MAHKEMESİ : Antalya Bölge Adliye Mahkemesi 2. Hukuk Dairesi
SAYISI : 2023/344 E., 2024/900 K.
DAVA TÜRÜ : Boşanma
İLK DERECE MAHKEMESİ : Denizli 4. Aile Mahkemesi
SAYISI : 2021/183 E., 2022/710 K.
Taraflar arasındaki davanın yapılan muhakemesi sonunda Bölge Adliye Mahkemesi Hukuk Dairesince verilen, yukarıda tarihi ve numarası gösterilen hüküm davacı kadın vekili tarafından maddî ve manevî tazminat miktarı, iştirak nafakasının miktarı, tedbir nafakası talebinin reddi yönünden; davalı erkek vekili tarafından ise kadının kabul edilen boşanma davası, kusur belirlemesi, hükmedilen iştirak nafakası miktarı, kadın lehine hükmedilen maddî ve manevî tazminat yönünden temyiz edilmekle; kesinlik, süre, temyiz şartı ve diğer usul eksiklikleri yönünden yapılan ön inceleme sonucunda, temyiz dilekçesinin kabulüne karar verildikten ve Tetkik Hâkimi tarafından hazırlanan rapor dinlendikten sonra dosyadaki belgeler incelenip gereği düşünüldü:
1.Temyizen incelenen karar, tarafların karşılıklı iddia ve savunmalarına, dayandıkları belgelere, uyuşmazlığa uygulanması gereken hukuk kuralları ile hukuki ilişkinin nitelendirilmesine, dava şartlarına, yargılama ve ispat kuralları ile kararda belirtilen gerekçelere göre davalı erkeğin tüm temyiz itirazları yersizdir.
2.Davacı kadının temyiz itirazlarının incelenmesine gelince;
a)Boşanma veya ayrılık davası açılınca hakim, davanın devamı süresince, gerekli olan özellikle eşlerin barınmasına (TMK md.186/1), geçimine (TMK md.185/3), malların yönetimine (TMK md. 223, 242, 244, 262, 263, 264, 267, 215) ve çocukların bakım ve korunmasına (TMK md.185/2) ilişkin geçici önlemleri kendiliğinden (re'sen) almak zorundadır (TMK md.169).
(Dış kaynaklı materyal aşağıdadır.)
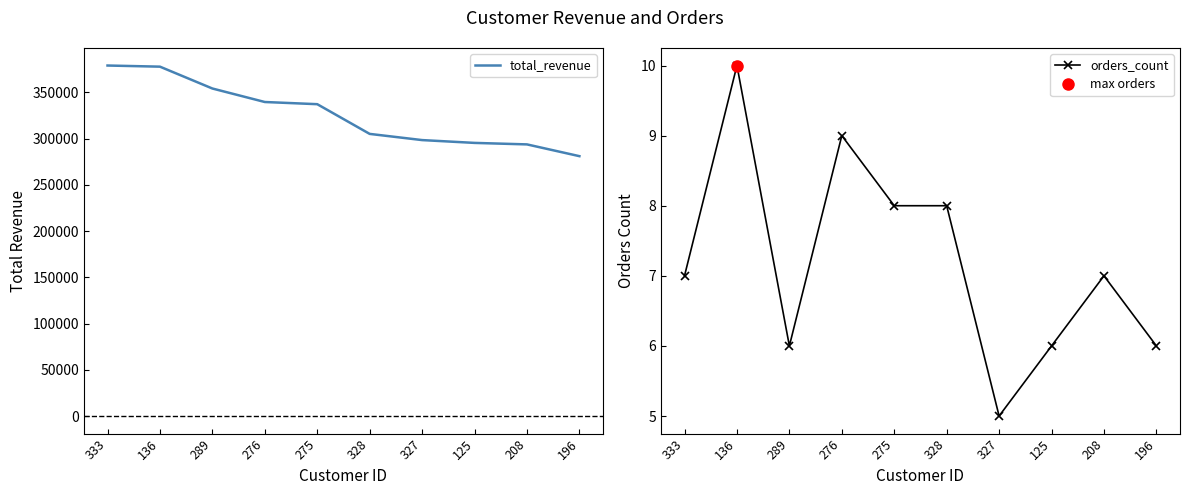

True or false: orders_count and total_revenue cross at least once.

False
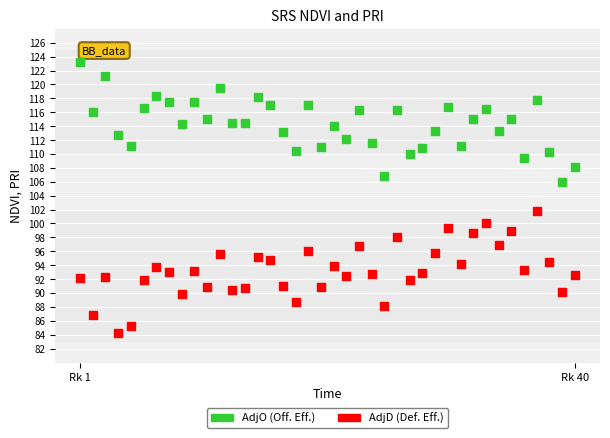

Across all data points, what is the range of X values (max minus min)?

39.0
Tarafların ekonomik sosyal durumu nafakanın miktarının tayininde önem taşır. O halde; 4721 sayılı Türk Medeni Kanunu'nun (4721 sayılı Kanun) 185/3. ve 186/3. maddeleri uyarınca, tarafların ekonomik ve sosyal durumları da gözetilerek dava tarihinden geçerli olmak üzere davacı kadın yararına uygun miktarda tedbir nafakasına hükmedilmesi gerekirken bu husus gözetilmeden tedbir nafakası talebinin reddi usul ve kanuna aykırı olup bozmayı gerektirmiştir.
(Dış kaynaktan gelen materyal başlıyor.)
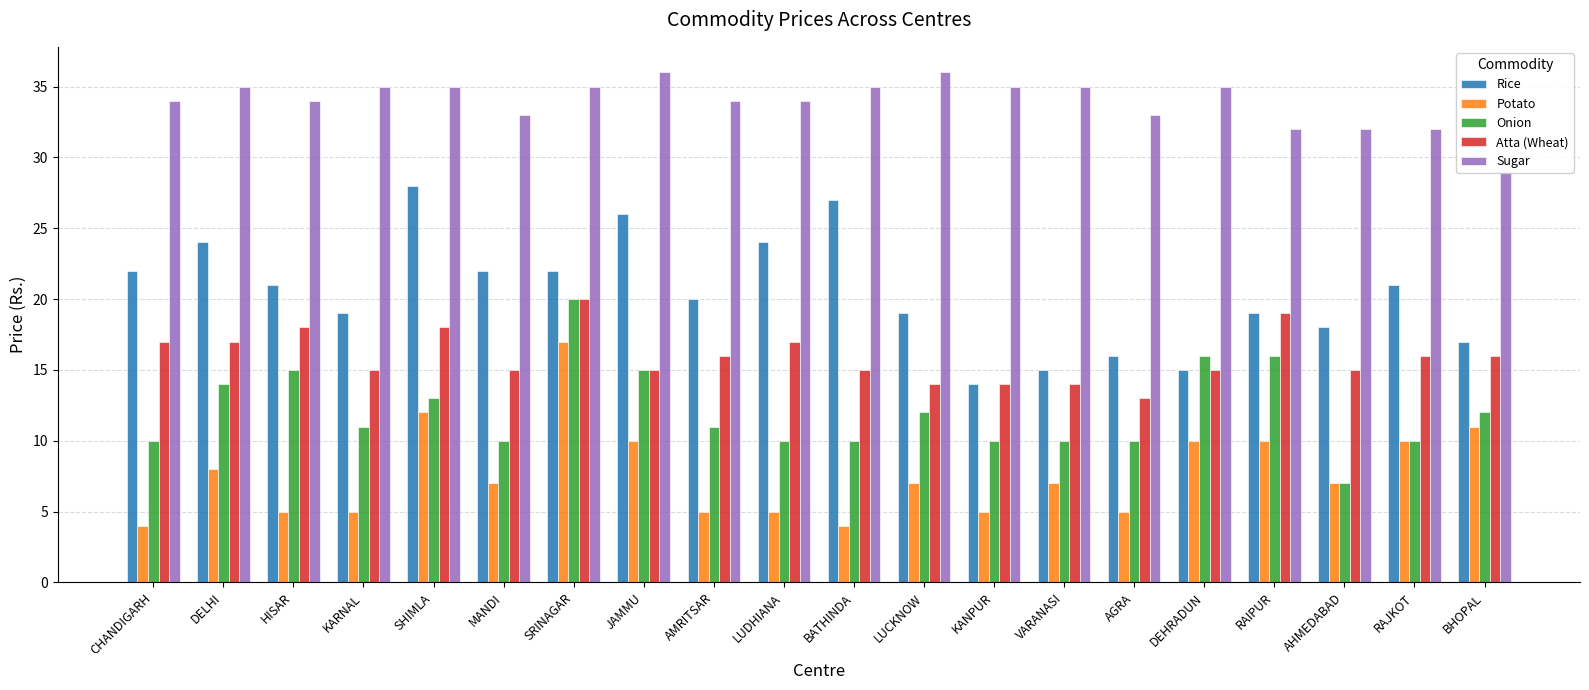

True or false: Atta (Wheat) has a value of 21 at DEHRADUN.

False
b)Tarafların tespit edilen ekonomik ve sosyal durumları, boşanmaya yol açan olaylardaki kusur dereceleri, paranın alım gücü, kişilik haklarına yapılan saldırı ile ihlâl edilen mevcut ve beklenen menfaat dikkate alındığında davacı kadın yararına takdir edilen maddi ve manevi tazminat azdır. 4721 sayılı Kanun'un 4 üncü maddesindeki hakkaniyet ilkesi ile 6098 sayılı Türk Borçlar Kanunu'nun 50 nci ve 51 inci maddesi hükümleri dikkate alınarak daha uygun miktarda maddi ve manevi (TMK md. 174/1-2) tazminat takdiri gerekir. Bu yönler gözetilmeden hüküm tesisi doğru bulunmamıştır.
c)Tarafların gerçekleşen sosyal ve ekonomik durumlarına, nafakanın niteliğine, günün ekonomik koşullarına göre, ortak çocuklar 2010 doğumlu ... ile 2012 doğumlu ...'nin ihtiyaçlarına nazaran takdir edilen iştirak nafakası azdır. Mahkemece 4721 sayılı Kanun'un 4 üncü maddesindeki hakkaniyet ilkesi de dikkate alınarak daha uygun nafakaya hükmedilmesi gerekir. Bu yön gözetilmeden yazılı şekilde hüküm kurulması usul ve yasaya aykırı olup bozmayı gerektirmiştir.
KARAR
Açıklanan sebeplerle;
1.Temyiz olunan, İlk Derece Mahkemesi kararına karşı istinaf başvurusunun esastan reddine ilişkin Bölge Adliye Mahkemesi kararının davacı kadın yararına hükmedilen maddî ve manevî tazminatların miktarı, iştirak nafakasının miktarı ve tedbir nafakası yönlerinden ORTADAN KALDIRILMASINA,
2.İlk Derece Mahkemesi kararının davacı kadın yararına hükmedilen maddî ve manevî tazminatların miktarı, iştirak nafakasının miktarı ve tedbir nafakası yönlerinden BOZULMASINA,
3.Yukarıda (1) numaralı bentte belirtildiği üzere davalı erkek vekilinin tüm temyiz itirazlarının reddi ile temyiz olunan Bölge Adliye Mahkemesi kararının bozma kapsamı dışında kalan temyize konu bölümlerinin 6100 sayılı Hukuk Muhakemeleri Kanunu'nun 370 inci maddesinin birinci fıkrası uyarınca ONANMASINA,
Aşağıda yazılı temyiz giderinin temyiz eden davalıya yükletilmesine,
Peşin alınan harcın istek halinde yatıran davacıya geri verilmesine,
Dosyanın İlk Derece Mahkemesine, kararın bir örneğinin Bölge Adliye Mahkemesine gönderilmesine,
04.03.2025 tarihinde oy birliğiyle karar verildi.